** Exercise objective **
Reproduce every line of text in the records below word for word, leaving the pictures out of your answer.

** Material **

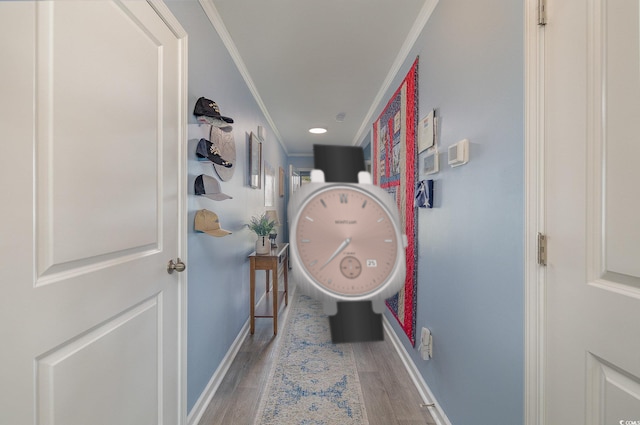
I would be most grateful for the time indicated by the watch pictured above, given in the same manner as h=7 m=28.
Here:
h=7 m=38
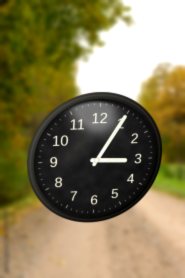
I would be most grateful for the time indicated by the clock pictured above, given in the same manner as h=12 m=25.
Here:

** Worked solution **
I would be most grateful for the time indicated by the watch pictured above, given in the same manner as h=7 m=28.
Here:
h=7 m=38
I would be most grateful for the time indicated by the clock pictured above, given in the same manner as h=12 m=25.
Here:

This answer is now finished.